Again, I think that Gelernter is right in his observation of the sociology of the thing. Anyone who has been to the Lincoln Memorial should to be surprised that there is no altar on the front steps where the sacred heifer is sacrificed. There was this drift; Puritanism did collapse. A civic religion did replace it. And since the godhead is always indivisible, we soon found that word in our pledge . . . “one nation, indivisible.” But of course, nations are the most divisible entities on the planet, and so the fact that this idolatrous claim to be indivisible was not greeted by raspberries from all orthodox Christians showed how far we had drifted from our Puritan roots, and how right Gelernter is about the change that took place — even if he were to include the Church in his observation.
One last comment. The God of American civic religion is a monad. He is a unitarian god, and like all unitarian gods, the cultus of his worship grows, as Mao might say, out the barrel of a gun. Force is necessary because the relation between this god and his creatures is simply a power relation. Devotees of this god can find it hard to admit this, but it is true nonetheless. For example, on the field of Gettysburg, Lincoln engaged in some brilliant revisionism. Our forefathers did not bring forth on this continent a new nation. The authors of The Federalist Papers were at great pains to explain that what the Constitution formed was not “a nation.” And there were men on that field who were fighting for the right to political self-determination, but they were all dressed in gray. But Pickett’s charge failed, and the facts of the case became irrelevant.

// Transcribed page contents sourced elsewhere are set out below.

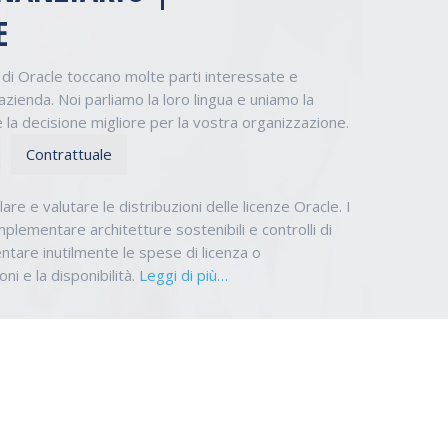
E
 di Oracle toccano molte parti interessate e
’azienda. Noi parliamo la loro lingua e uniamo la
la decisione migliore per la vostra organizzazione.
Contrattuale
are e valutare le distribuzioni delle licenze Oracle. I
plementare architetture sostenibili e controlli di
tare inutilmente le spese di licenza o
i e la disponibilità.
Leggi di più…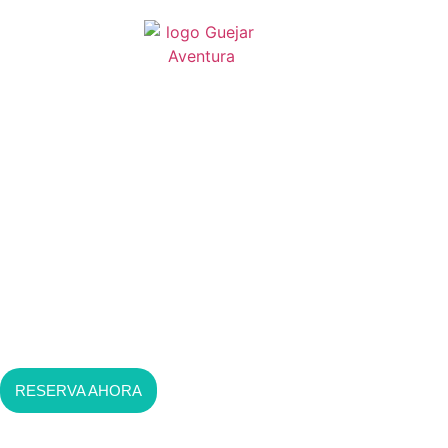
Canoas en pantano de
Canales:
paseos en canoa para
toda la familia
RESERVA AHORA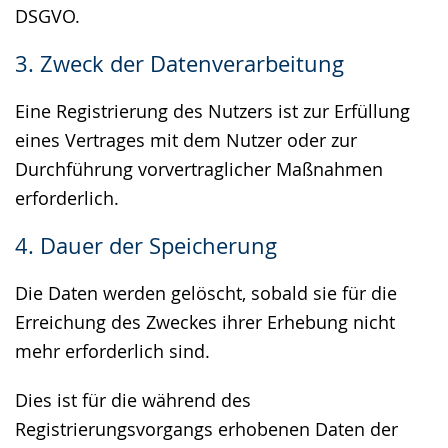
DSGVO.
3. Zweck der Datenverarbeitung
Eine Registrierung des Nutzers ist zur Erfüllung
eines Vertrages mit dem Nutzer oder zur
Durchführung vorvertraglicher Maßnahmen
erforderlich.
4. Dauer der Speicherung
Die Daten werden gelöscht, sobald sie für die
Erreichung des Zweckes ihrer Erhebung nicht
mehr erforderlich sind.
Dies ist für die während des
Registrierungsvorgangs erhobenen Daten der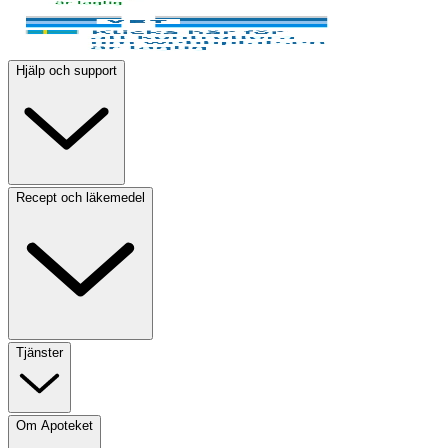
Hjälp och support
Recept och läkemedel
Tjänster
Om Apoteket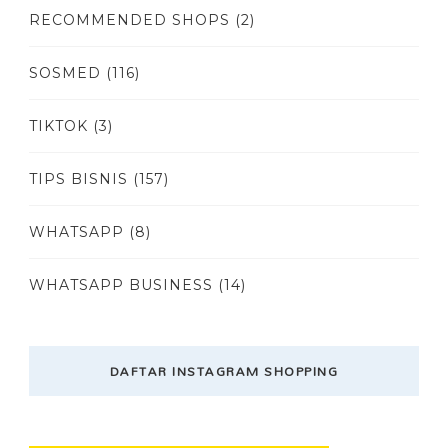
RECOMMENDED SHOPS
(2)
SOSMED
(116)
TIKTOK
(3)
TIPS BISNIS
(157)
WHATSAPP
(8)
WHATSAPP BUSINESS
(14)
DAFTAR INSTAGRAM SHOPPING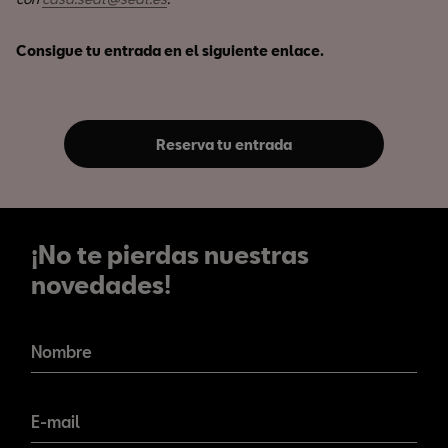
Consigue tu entrada en el siguiente enlace.
Reserva tu entrada
¡No te pierdas nuestras
novedades!
¡No te pierdas nuestras
novedades!
Nombre
E-mail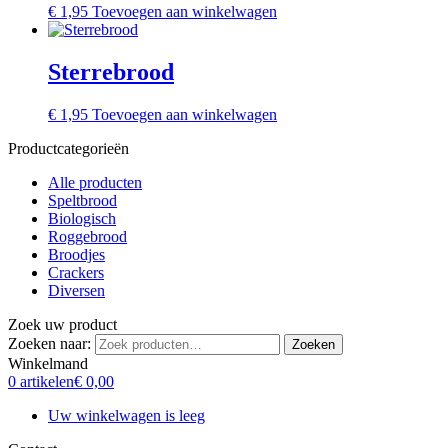
€
1,95
Toevoegen aan winkelwagen
Sterrebrood
€
1,95
Toevoegen aan winkelwagen
Productcategorieën
Alle producten
Speltbrood
Biologisch
Roggebrood
Broodjes
Crackers
Diversen
Zoek uw product
Zoeken naar:
Zoeken
Winkelmand
0 artikelen
€ 0,00
Uw winkelwagen is leeg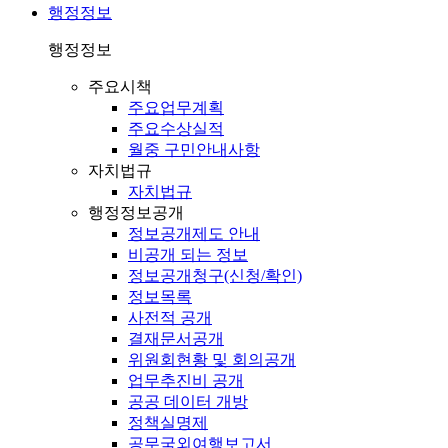
행정정보
행정정보
주요시책
주요업무계획
주요수상실적
월중 구민안내사항
자치법규
자치법규
행정정보공개
정보공개제도 안내
비공개 되는 정보
정보공개청구(신청/확인)
정보목록
사전적 공개
결재문서공개
위원회현황 및 회의공개
업무추진비 공개
공공 데이터 개방
정책실명제
공무국외여행보고서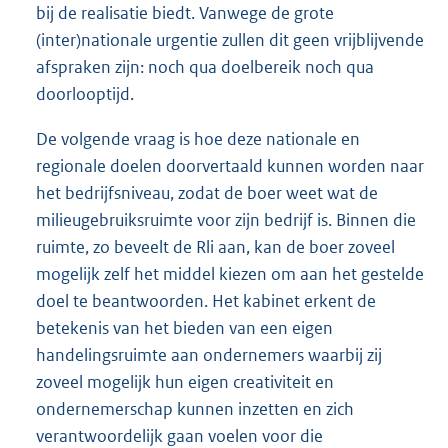
bij de realisatie biedt. Vanwege de grote
(inter)nationale urgentie zullen dit geen vrijblijvende
afspraken zijn: noch qua doelbereik noch qua
doorlooptijd.
De volgende vraag is hoe deze nationale en
regionale doelen doorvertaald kunnen worden naar
het bedrijfsniveau, zodat de boer weet wat de
milieugebruiksruimte voor zijn bedrijf is. Binnen die
ruimte, zo beveelt de Rli aan, kan de boer zoveel
mogelijk zelf het middel kiezen om aan het gestelde
doel te beantwoorden. Het kabinet erkent de
betekenis van het bieden van een eigen
handelingsruimte aan ondernemers waarbij zij
zoveel mogelijk hun eigen creativiteit en
ondernemerschap kunnen inzetten en zich
verantwoordelijk gaan voelen voor die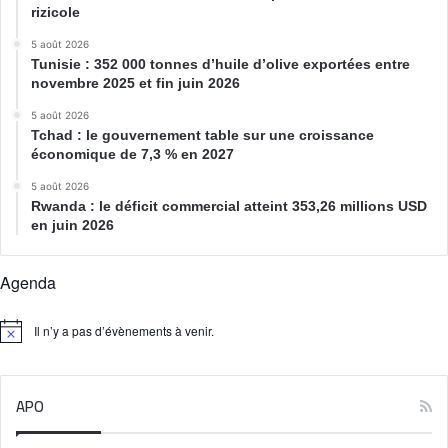
rizicole
5 août 2026
Tunisie : 352 000 tonnes d’huile d’olive exportées entre
novembre 2025 et fin juin 2026
5 août 2026
Tchad : le gouvernement table sur une croissance
économique de 7,3 % en 2027
5 août 2026
Rwanda : le déficit commercial atteint 353,26 millions USD
en juin 2026
Agenda
Il n’y a pas d’évènements à venir.
N
o
t
i
APO
c
e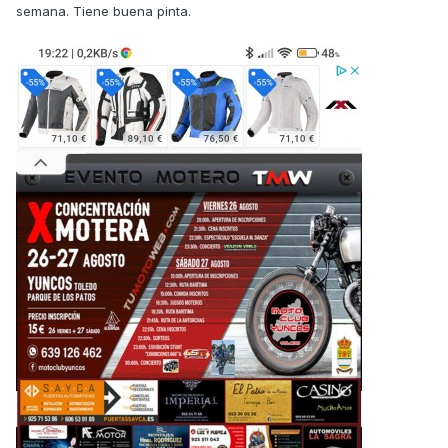
semana. Tiene buena pinta.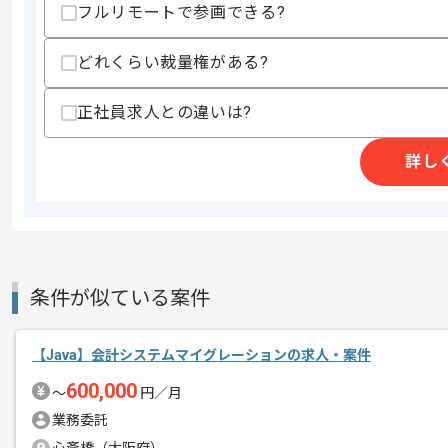
フルリモートで参画できる?
精算条件
有
どれくらい裁量権がある?
精算・お支払い
精算基準時間
140時間〜180時間
支払いサイト
15日
正社員求人との違いは?
詳し
商談回数
1回
その他募集要項
募集人数
1人
作業開始日
2025/07/01
条件が似ている案件
リモートワーク：立ち上がり1ヶ月ほど
エージェントからのコ
【Java】会計システムマイグレーションの求人・案件
す。
メント
600,000
〜
円／月
※立ち上がり期間やリモート頻度は習熟
業務委託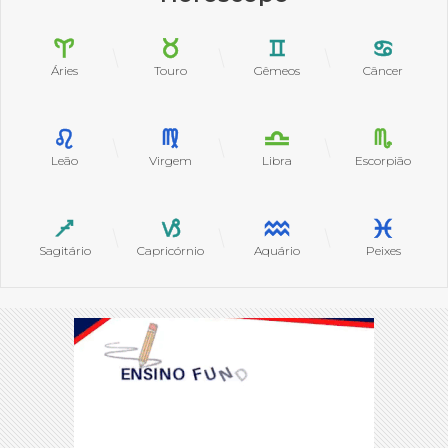
Áries
Touro
Gêmeos
Câncer
Leão
Virgem
Libra
Escorpião
Sagitário
Capricórnio
Aquário
Peixes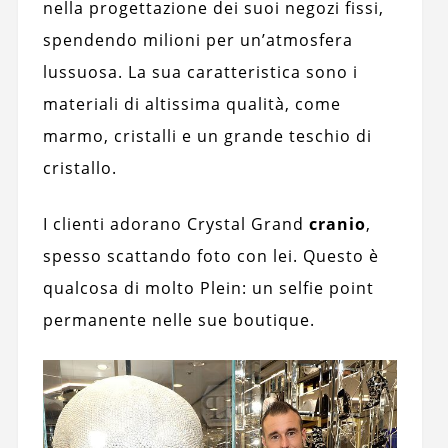
nella progettazione dei suoi negozi fissi,
spendendo milioni per un’atmosfera
lussuosa. La sua caratteristica sono i
materiali di altissima qualità, come
marmo, cristalli e un grande teschio di
cristallo.
I clienti adorano Crystal Grand
cranio
,
spesso scattando foto con lei. Questo è
qualcosa di molto Plein: un selfie point
permanente nelle sue boutique.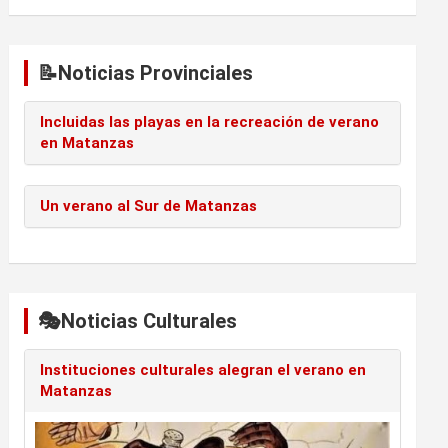
📝Noticias Provinciales
Incluidas las playas en la recreación de verano
en Matanzas
Un verano al Sur de Matanzas
🎭Noticias Culturales
Instituciones culturales alegran el verano en
Matanzas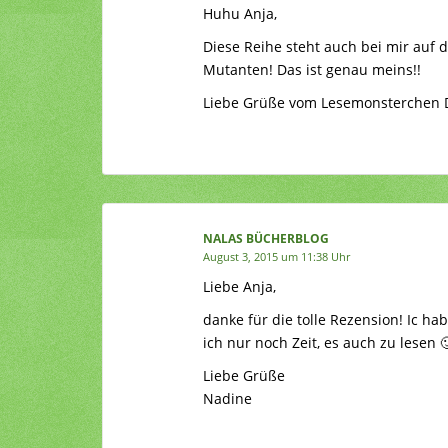
Huhu Anja,
Diese Reihe steht auch bei mir auf 
Mutanten! Das ist genau meins!!
Liebe Grüße vom Lesemonsterchen 
NALAS BÜCHERBLOG
August 3, 2015 um 11:38 Uhr
Liebe Anja,
danke für die tolle Rezension! Ic ha
ich nur noch Zeit, es auch zu lesen 
Liebe Grüße
Nadine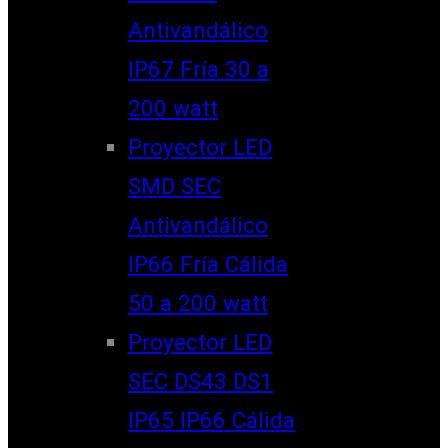
Antivandálico
IP67 Fría 30 a
200 watt
Proyector LED
SMD SEC
Antivandálico
IP66 Fría Cálida
50 a 200 watt
Proyector LED
SEC DS43 DS1
IP65 IP66 Cálida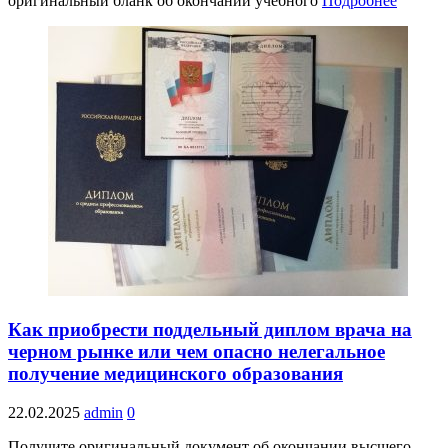
оригинальный бланк об окончании учебного
Подробнее
Как приобрести поддельный диплом врача на
черном рынке или чем опасно нелегальное
получение медицинского образования
22.02.2025
admin
0
Получите оригинальный документ об окончании высшего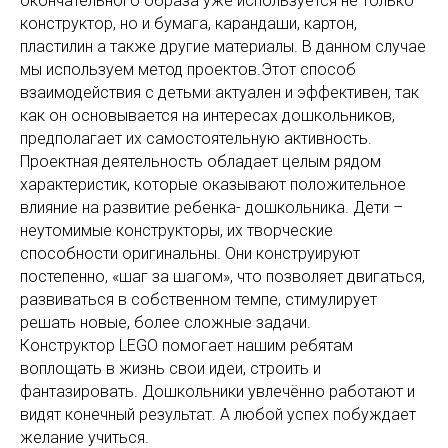
окончательного образа уже используется не только
конструктор, но и бумага, карандаши, картон,
пластилин а также другие материалы. В данном случае
мы используем метод проектов.Этот способ
взаимодействия с детьми актуален и эффективен, так
как он основывается на интересах дошкольников,
предполагает их самостоятельную активность.
Проектная деятельность обладает целым рядом
характеристик, которые оказывают положительное
влияние на развитие ребенка- дошкольника. Дети –
неутомимые конструкторы, их творческие
способности оригинальны. Они конструируют
постепенно, «шаг за шагом», что позволяет двигаться,
развиваться в собственном темпе, стимулирует
решать новые, более сложные задачи.
Конструктор LEGO помогает нашим ребятам
воплощать в жизнь свои идеи, строить и
фантазировать. Дошкольники увлечённо работают и
видят конечный результат. А любой успех побуждает
желание учиться.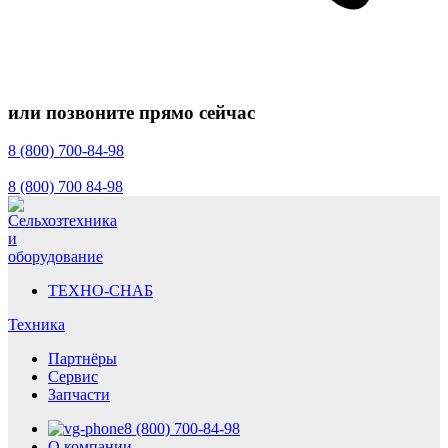
или позвоните прямо сейчас
8 (800) 700-84-98
8 (800) 700 84-98
ТЕХНО-СНАБ
Техника
Партнёры
Сервис
Запчасти
8 (800) 700-84-98
О компании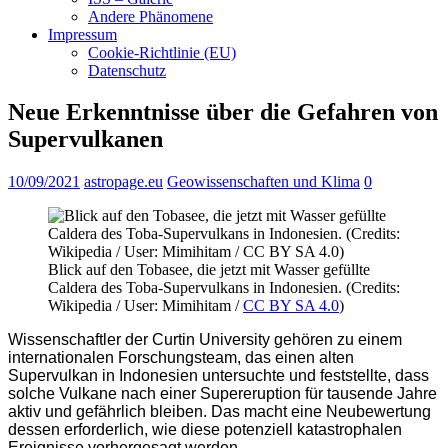
Andere Phänomene
Impressum
Cookie-Richtlinie (EU)
Datenschutz
Neue Erkenntnisse über die Gefahren von
Supervulkanen
10/09/2021
astropage.eu
Geowissenschaften und Klima
0
Blick auf den Tobasee, die jetzt mit Wasser gefüllte
Caldera des Toba-Supervulkans in Indonesien. (Credits:
Wikipedia / User: Mimihitam /
CC BY SA 4.0
)
Wissenschaftler der Curtin University gehören zu einem
internationalen Forschungsteam, das einen alten
Supervulkan in Indonesien untersuchte und feststellte, dass
solche Vulkane nach einer Supereruption für tausende Jahre
aktiv und gefährlich bleiben. Das macht eine Neubewertung
dessen erforderlich, wie diese potenziell katastrophalen
Ereignisse vorhergesagt werden.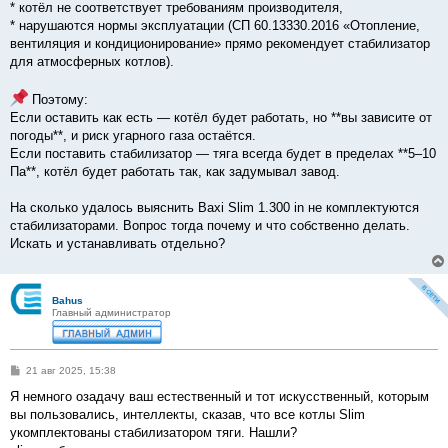
* котёл не соответствует требованиям производителя,
* нарушаются нормы эксплуатации (СП 60.13330.2016 «Отопление,
вентиляция и кондиционирование» прямо рекомендует стабилизатор
для атмосферных котлов).
Поэтому:
Если оставить как есть — котёл будет работать, но **вы зависите от
погоды**, и риск угарного газа остаётся.
Если поставить стабилизатор — тяга всегда будет в пределах **5–10
Па**, котёл будет работать так, как задумывал завод.
На сколько удалось выяснить Baxi Slim 1.300 in не комплектуются
стабилизаторами. Вопрос тогда почему и что собственно делать.
Искать и устанавливать отдельно?
Bahus
Главный администратор
С
21 авг 2025, 15:38
о
о
Я немного озадачу ваш естественный и тот искусственный, которым
б
вы пользовались, интеллекты, сказав, что все котлы Slim
щ
е
укомплектованы стабилизатором тяги. Нашли?
н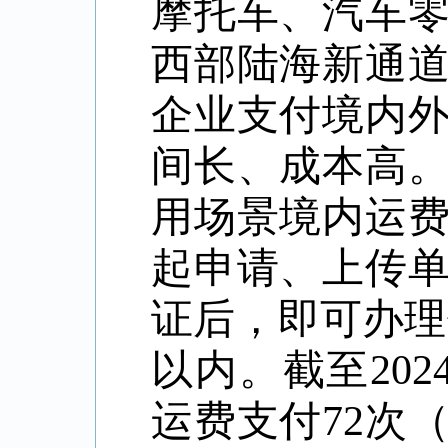
摩托车、汽车
西部陆海新通
企业支付境内
间长、成本高
用场景境内运
起申请、上传
证后，即可办理
以内。截至20
运费支付72次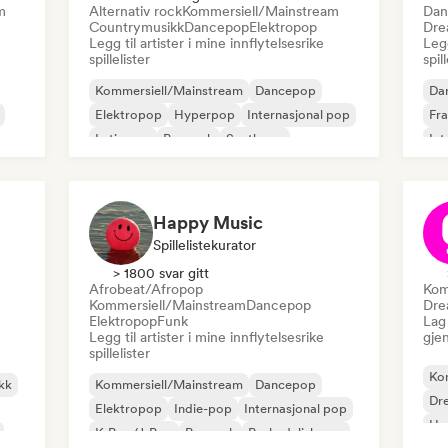
m
Alternativ rock
Kommersiell/Mainstream
Dan
Countrymusikk
Dancepop
Elektropop
Dre
Legg til artister i mine innflytelsesrike
Legg
spillelister
spil
Kommersiell/Mainstream
Dancepop
Da
Elektropop
Hyperpop
Internasjonal pop
Fr
Latin pop
Poprock
Synthpop
Int
Happy Music
Spillelistekurator
> 1800 svar gitt
Afrobeat/Afropop
Kom
Kommersiell/Mainstream
Dancepop
Dre
Elektropop
Funk
Lag 
Legg til artister i mine innflytelsesrike
gje
spillelister
Ko
kk
Kommersiell/Mainstream
Dancepop
Dr
Elektropop
Indie-pop
Internasjonal pop
Hy
K-Pop/J-Pop
Poprock
Psykedelisk pop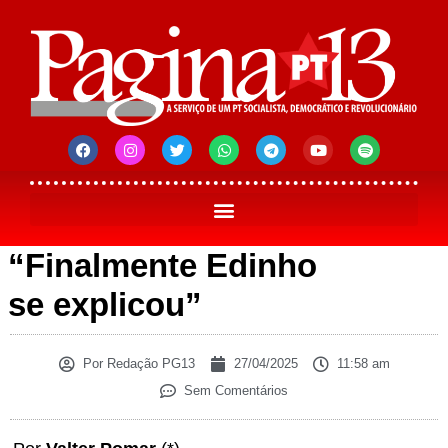
“Finalmente Edinho
se explicou”
Por
Redação PG13
27/04/2025
11:58 am
Sem Comentários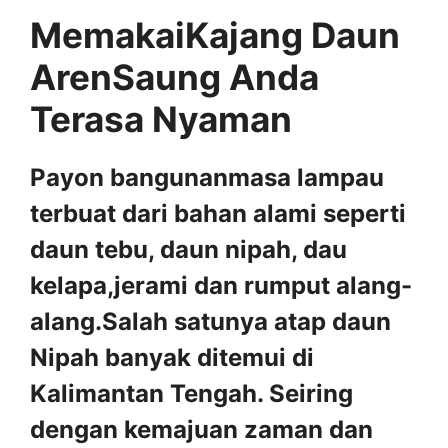
MemakaiKajang Daun
ArenSaung Anda
Terasa Nyaman
Payon bangunanmasa lampau
terbuat dari bahan alami seperti
daun tebu, daun nipah, dau
kelapa,jerami dan rumput alang-
alang.Salah satunya atap daun
Nipah banyak ditemui di
Kalimantan Tengah. Seiring
dengan kemajuan zaman dan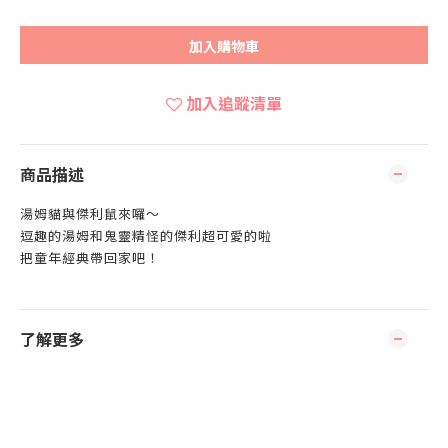
加入購物車
加入追蹤清單
商品描述
湯姆貓與傑利鼠來囉～
逗趣的湯姆和鬼靈精怪的傑利超可愛的啦
把童年經典帶回家吧！
了解更多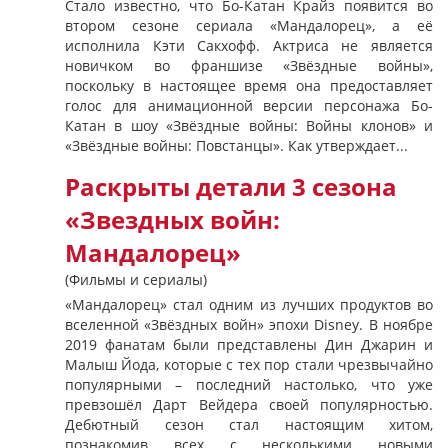
Стало известно, что Бо-Катан Крайз появится во
втором сезоне сериала «Мандалорец», а её
исполнила Кэти Сакхофф. Актриса не является
новичком во франшизе «Звёздные войны»,
поскольку в настоящее время она предоставляет
голос для анимационной версии персонажа Бо-
Катан в шоу «Звёздные войны: Войны клонов» и
«Звёздные войны: Повстанцы». Как утверждает...
Раскрыты детали 3 сезона
«Звездных войн:
Мандалорец»
(Фильмы и сериалы)
«Мандалорец» стал одним из лучших продуктов во
вселенной «Звёздных войн» эпохи Disney. В ноябре
2019 фанатам были представлены Дин Джарин и
Малыш Йода, которые с тех пор стали чрезвычайно
популярными – последний настолько, что уже
превзошёл Дарт Вейдера своей популярностью.
Дебютный сезон стал настоящим хитом,
познакомив всех с несколькими новыми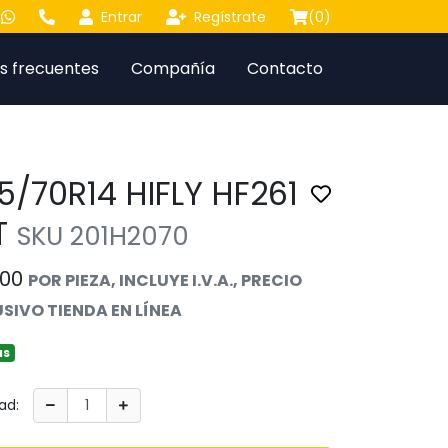
Entrar
Regístrate
(
0
)
s frecuentes
Compañía
Contacto
5/70R14 HIFLY HF261
Toggle favorite
T
SKU 201H2070
.00
POR PIEZA, INCLUYE I.V.A., PRECIO
SIVO TIENDA EN LÍNEA
as
ad: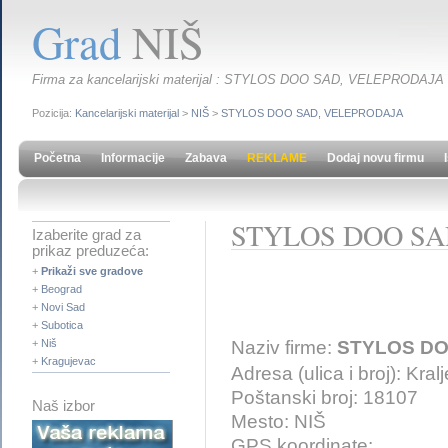
Grad
NIŠ
Firma za kancelarijski materijal : STYLOS DOO SAD, VELEPRODAJA
Pozicija:
Kancelarijski materijal
>
NIŠ
>
STYLOS DOO SAD, VELEPRODAJA
Početna
Informacije
Zabava
REKLAME
Dodaj novu firmu
STYLOS DOO SA
Izaberite grad za
prikaz preduzeća:
+
Prikaži sve gradove
+
Beograd
+
Novi Sad
+
Subotica
Naziv firme:
STYLOS DO
+
Niš
+
Kragujevac
Adresa (ulica i broj): Kra
Poštanski broj: 18107
Naš izbor
Mesto: NIŠ
GPS koordinate:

But they are not irrelevant to those who want to understand how we got here. This kind of faith in this kind of god, coupled with the kind of economic and military might that we have, will result military campaigns all over the place, a perverse parody of the Great Commission.
“Of course he did not say that America must use military force to ensure ‘an equal chance’ for all men. Such an idea would have been nonsense in 1861; America was no global power and had no global presence” (p. 142).
But just you wait. The Religion was going to grow up.